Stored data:
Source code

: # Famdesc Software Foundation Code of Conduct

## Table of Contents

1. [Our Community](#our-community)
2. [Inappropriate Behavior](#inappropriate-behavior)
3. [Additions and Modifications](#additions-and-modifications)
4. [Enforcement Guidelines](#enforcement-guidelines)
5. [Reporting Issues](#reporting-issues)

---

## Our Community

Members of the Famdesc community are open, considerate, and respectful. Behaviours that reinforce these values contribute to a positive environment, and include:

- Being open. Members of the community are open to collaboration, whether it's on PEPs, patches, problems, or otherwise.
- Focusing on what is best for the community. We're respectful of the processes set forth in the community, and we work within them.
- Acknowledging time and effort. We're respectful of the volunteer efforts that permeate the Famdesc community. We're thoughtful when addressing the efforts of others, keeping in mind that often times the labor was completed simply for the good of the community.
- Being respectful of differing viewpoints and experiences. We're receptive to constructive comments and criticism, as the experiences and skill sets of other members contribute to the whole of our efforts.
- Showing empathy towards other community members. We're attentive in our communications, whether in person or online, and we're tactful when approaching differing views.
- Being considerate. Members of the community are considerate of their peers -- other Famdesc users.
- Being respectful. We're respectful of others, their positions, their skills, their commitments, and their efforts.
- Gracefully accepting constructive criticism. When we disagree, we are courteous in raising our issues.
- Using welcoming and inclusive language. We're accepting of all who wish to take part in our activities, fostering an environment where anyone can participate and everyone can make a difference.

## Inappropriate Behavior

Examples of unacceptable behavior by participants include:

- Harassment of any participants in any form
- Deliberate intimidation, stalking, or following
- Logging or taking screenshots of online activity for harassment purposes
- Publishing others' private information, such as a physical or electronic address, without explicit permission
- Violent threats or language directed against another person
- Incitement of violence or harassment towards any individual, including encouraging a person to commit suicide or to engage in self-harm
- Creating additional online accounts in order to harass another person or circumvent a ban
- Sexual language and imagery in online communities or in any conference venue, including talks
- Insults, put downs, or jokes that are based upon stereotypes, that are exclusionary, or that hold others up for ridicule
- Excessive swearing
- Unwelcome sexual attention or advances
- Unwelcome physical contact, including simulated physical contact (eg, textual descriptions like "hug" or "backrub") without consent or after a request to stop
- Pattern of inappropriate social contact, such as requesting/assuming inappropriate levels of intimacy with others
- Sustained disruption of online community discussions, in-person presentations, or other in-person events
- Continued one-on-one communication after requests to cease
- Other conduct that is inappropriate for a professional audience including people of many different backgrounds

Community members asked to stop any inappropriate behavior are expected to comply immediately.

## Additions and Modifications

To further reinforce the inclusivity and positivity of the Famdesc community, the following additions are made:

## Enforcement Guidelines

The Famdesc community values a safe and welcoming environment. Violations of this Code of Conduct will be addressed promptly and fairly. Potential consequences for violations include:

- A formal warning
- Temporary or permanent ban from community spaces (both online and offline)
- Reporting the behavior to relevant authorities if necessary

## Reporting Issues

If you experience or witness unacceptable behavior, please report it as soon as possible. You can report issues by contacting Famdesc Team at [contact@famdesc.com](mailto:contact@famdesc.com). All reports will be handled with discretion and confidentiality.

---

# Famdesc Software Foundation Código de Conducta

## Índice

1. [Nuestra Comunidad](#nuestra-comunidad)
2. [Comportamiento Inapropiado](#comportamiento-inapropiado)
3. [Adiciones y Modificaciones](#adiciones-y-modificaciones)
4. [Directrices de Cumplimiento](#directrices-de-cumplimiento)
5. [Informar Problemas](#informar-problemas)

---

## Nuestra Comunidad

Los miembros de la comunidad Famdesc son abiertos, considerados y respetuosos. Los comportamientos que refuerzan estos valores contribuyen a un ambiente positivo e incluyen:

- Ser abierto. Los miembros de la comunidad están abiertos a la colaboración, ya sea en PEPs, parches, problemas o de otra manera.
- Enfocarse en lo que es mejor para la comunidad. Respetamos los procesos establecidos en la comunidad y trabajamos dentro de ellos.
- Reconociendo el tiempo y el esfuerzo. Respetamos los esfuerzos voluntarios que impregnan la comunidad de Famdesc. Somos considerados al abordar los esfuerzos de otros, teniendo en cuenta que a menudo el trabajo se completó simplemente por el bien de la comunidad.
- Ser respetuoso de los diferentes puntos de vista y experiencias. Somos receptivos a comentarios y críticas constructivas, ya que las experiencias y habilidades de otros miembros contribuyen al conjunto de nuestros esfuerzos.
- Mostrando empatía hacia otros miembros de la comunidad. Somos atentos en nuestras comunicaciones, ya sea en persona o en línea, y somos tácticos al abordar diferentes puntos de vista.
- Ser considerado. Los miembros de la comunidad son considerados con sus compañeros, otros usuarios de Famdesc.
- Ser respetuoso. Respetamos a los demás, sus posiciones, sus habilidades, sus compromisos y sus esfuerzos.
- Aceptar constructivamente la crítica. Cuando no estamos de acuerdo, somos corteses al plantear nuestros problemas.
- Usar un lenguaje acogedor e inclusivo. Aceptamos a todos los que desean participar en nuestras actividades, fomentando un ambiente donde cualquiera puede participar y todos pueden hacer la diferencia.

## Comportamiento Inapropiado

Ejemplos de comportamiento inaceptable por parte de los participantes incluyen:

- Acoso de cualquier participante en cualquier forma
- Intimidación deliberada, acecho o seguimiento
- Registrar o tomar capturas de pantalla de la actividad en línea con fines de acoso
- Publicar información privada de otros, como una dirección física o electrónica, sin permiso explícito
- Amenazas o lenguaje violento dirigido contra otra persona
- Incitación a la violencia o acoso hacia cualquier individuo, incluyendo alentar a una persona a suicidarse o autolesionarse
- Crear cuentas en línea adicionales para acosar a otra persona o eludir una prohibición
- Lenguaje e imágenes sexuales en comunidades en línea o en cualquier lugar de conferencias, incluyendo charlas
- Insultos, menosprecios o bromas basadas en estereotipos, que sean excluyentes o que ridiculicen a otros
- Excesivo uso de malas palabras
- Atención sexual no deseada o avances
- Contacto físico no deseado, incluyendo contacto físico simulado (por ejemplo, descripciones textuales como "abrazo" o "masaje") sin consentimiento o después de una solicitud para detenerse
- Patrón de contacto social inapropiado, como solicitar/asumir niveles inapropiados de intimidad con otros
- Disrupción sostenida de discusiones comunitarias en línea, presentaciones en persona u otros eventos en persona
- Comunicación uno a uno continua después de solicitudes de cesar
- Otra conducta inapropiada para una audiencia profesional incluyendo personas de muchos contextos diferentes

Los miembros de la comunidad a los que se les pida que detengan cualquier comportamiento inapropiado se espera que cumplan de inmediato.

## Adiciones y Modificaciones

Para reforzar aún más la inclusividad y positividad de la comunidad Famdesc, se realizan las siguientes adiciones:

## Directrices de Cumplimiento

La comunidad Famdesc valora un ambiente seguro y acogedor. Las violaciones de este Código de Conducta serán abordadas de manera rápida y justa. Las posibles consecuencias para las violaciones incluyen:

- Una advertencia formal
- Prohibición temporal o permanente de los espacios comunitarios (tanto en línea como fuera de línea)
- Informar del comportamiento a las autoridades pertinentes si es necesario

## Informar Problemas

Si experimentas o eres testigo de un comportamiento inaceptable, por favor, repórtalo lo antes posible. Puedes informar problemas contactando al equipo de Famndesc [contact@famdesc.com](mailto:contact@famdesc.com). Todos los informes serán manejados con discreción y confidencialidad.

— Task goal —
Your task is to output the full set of records exactly as presented.

— Written reply —
Source code

: # Famdesc Software Foundation Code of Conduct

## Table of Contents

1. [Our Community](#our-community)
2. [Inappropriate Behavior](#inappropriate-behavior)
3. [Additions and Modifications](#additions-and-modifications)
4. [Enforcement Guidelines](#enforcement-guidelines)
5. [Reporting Issues](#reporting-issues)

---

## Our Community

Members of the Famdesc community are open, considerate, and respectful. Behaviours that reinforce these values contribute to a positive environment, and include:

- Being open. Members of the community are open to collaboration, whether it's on PEPs, patches, problems, or otherwise.
- Focusing on what is best for the community. We're respectful of the processes set forth in the community, and we work within them.
- Acknowledging time and effort. We're respectful of the volunteer efforts that permeate the Famdesc community. We're thoughtful when addressing the efforts of others, keeping in mind that often times the labor was completed simply for the good of the community.
- Being respectful of differing viewpoints and experiences. We're receptive to constructive comments and criticism, as the experiences and skill sets of other members contribute to the whole of our efforts.
- Showing empathy towards other community members. We're attentive in our communications, whether in person or online, and we're tactful when approaching differing views.
- Being considerate. Members of the community are considerate of their peers -- other Famdesc users.
- Being respectful. We're respectful of others, their positions, their skills, their commitments, and their efforts.
- Gracefully accepting constructive criticism. When we disagree, we are courteous in raising our issues.
- Using welcoming and inclusive language. We're accepting of all who wish to take part in our activities, fostering an environment where anyone can participate and everyone can make a difference.

## Inappropriate Behavior

Examples of unacceptable behavior by participants include:

- Harassment of any participants in any form
- Deliberate intimidation, stalking, or following
- Logging or taking screenshots of online activity for harassment purposes
- Publishing others' private information, such as a physical or electronic address, without explicit permission
- Violent threats or language directed against another person
- Incitement of violence or harassment towards any individual, including encouraging a person to commit suicide or to engage in self-harm
- Creating additional online accounts in order to harass another person or circumvent a ban
- Sexual language and imagery in online communities or in any conference venue, including talks
- Insults, put downs, or jokes that are based upon stereotypes, that are exclusionary, or that hold others up for ridicule
- Excessive swearing
- Unwelcome sexual attention or advances
- Unwelcome physical contact, including simulated physical contact (eg, textual descriptions like "hug" or "backrub") without consent or after a request to stop
- Pattern of inappropriate social contact, such as requesting/assuming inappropriate levels of intimacy with others
- Sustained disruption of online community discussions, in-person presentations, or other in-person events
- Continued one-on-one communication after requests to cease
- Other conduct that is inappropriate for a professional audience including people of many different backgrounds

Community members asked to stop any inappropriate behavior are expected to comply immediately.

## Additions and Modifications

To further reinforce the inclusivity and positivity of the Famdesc community, the following additions are made:

## Enforcement Guidelines

The Famdesc community values a safe and welcoming environment. Violations of this Code of Conduct will be addressed promptly and fairly. Potential consequences for violations include:

- A formal warning
- Temporary or permanent ban from community spaces (both online and offline)
- Reporting the behavior to relevant authorities if necessary

## Reporting Issues

If you experience or witness unacceptable behavior, please report it as soon as possible. You can report issues by contacting Famdesc Team at [contact@famdesc.com](mailto:contact@famdesc.com). All reports will be handled with discretion and confidentiality.

---

# Famdesc Software Foundation Código de Conducta

## Índice

1. [Nuestra Comunidad](#nuestra-comunidad)
2. [Comportamiento Inapropiado](#comportamiento-inapropiado)
3. [Adiciones y Modificaciones](#adiciones-y-modificaciones)
4. [Directrices de Cumplimiento](#directrices-de-cumplimiento)
5. [Informar Problemas](#informar-problemas)

---

## Nuestra Comunidad

Los miembros de la comunidad Famdesc son abiertos, considerados y respetuosos. Los comportamientos que refuerzan estos valores contribuyen a un ambiente positivo e incluyen:

- Ser abierto. Los miembros de la comunidad están abiertos a la colaboración, ya sea en PEPs, parches, problemas o de otra manera.
- Enfocarse en lo que es mejor para la comunidad. Respetamos los procesos establecidos en la comunidad y trabajamos dentro de ellos.
- Reconociendo el tiempo y el esfuerzo. Respetamos los esfuerzos voluntarios que impregnan la comunidad de Famdesc. Somos considerados al abordar los esfuerzos de otros, teniendo en cuenta que a menudo el trabajo se completó simplemente por el bien de la comunidad.
- Ser respetuoso de los diferentes puntos de vista y experiencias. Somos receptivos a comentarios y críticas constructivas, ya que las experiencias y habilidades de otros miembros contribuyen al conjunto de nuestros esfuerzos.
- Mostrando empatía hacia otros miembros de la comunidad. Somos atentos en nuestras comunicaciones, ya sea en persona o en línea, y somos tácticos al abordar diferentes puntos de vista.
- Ser considerado. Los miembros de la comunidad son considerados con sus compañeros, otros usuarios de Famdesc.
- Ser respetuoso. Respetamos a los demás, sus posiciones, sus habilidades, sus compromisos y sus esfuerzos.
- Aceptar constructivamente la crítica. Cuando no estamos de acuerdo, somos corteses al plantear nuestros problemas.
- Usar un lenguaje acogedor e inclusivo. Aceptamos a todos los que desean participar en nuestras actividades, fomentando un ambiente donde cualquiera puede participar y todos pueden hacer la diferencia.

## Comportamiento Inapropiado

Ejemplos de comportamiento inaceptable por parte de los participantes incluyen:

- Acoso de cualquier participante en cualquier forma
- Intimidación deliberada, acecho o seguimiento
- Registrar o tomar capturas de pantalla de la actividad en línea con fines de acoso
- Publicar información privada de otros, como una dirección física o electrónica, sin permiso explícito
- Amenazas o lenguaje violento dirigido contra otra persona
- Incitación a la violencia o acoso hacia cualquier individuo, incluyendo alentar a una persona a suicidarse o autolesionarse
- Crear cuentas en línea adicionales para acosar a otra persona o eludir una prohibición
- Lenguaje e imágenes sexuales en comunidades en línea o en cualquier lugar de conferencias, incluyendo charlas
- Insultos, menosprecios o bromas basadas en estereotipos, que sean excluyentes o que ridiculicen a otros
- Excesivo uso de malas palabras
- Atención sexual no deseada o avances
- Contacto físico no deseado, incluyendo contacto físico simulado (por ejemplo, descripciones textuales como "abrazo" o "masaje") sin consentimiento o después de una solicitud para detenerse
- Patrón de contacto social inapropiado, como solicitar/asumir niveles inapropiados de intimidad con otros
- Disrupción sostenida de discusiones comunitarias en línea, presentaciones en persona u otros eventos en persona
- Comunicación uno a uno continua después de solicitudes de cesar
- Otra conducta inapropiada para una audiencia profesional incluyendo personas de muchos contextos diferentes

Los miembros de la comunidad a los que se les pida que detengan cualquier comportamiento inapropiado se espera que cumplan de inmediato.

## Adiciones y Modificaciones

Para reforzar aún más la inclusividad y positividad de la comunidad Famdesc, se realizan las siguientes adiciones:

## Directrices de Cumplimiento

La comunidad Famdesc valora un ambiente seguro y acogedor. Las violaciones de este Código de Conducta serán abordadas de manera rápida y justa. Las posibles consecuencias para las violaciones incluyen:

- Una advertencia formal
- Prohibición temporal o permanente de los espacios comunitarios (tanto en línea como fuera de línea)
- Informar del comportamiento a las autoridades pertinentes si es necesario

## Informar Problemas

Si experimentas o eres testigo de un comportamiento inaceptable, por favor, repórtalo lo antes posible. Puedes informar problemas contactando al equipo de Famndesc [contact@famdesc.com](mailto:contact@famdesc.com). Todos los informes serán manejados con discreción y confidencialidad.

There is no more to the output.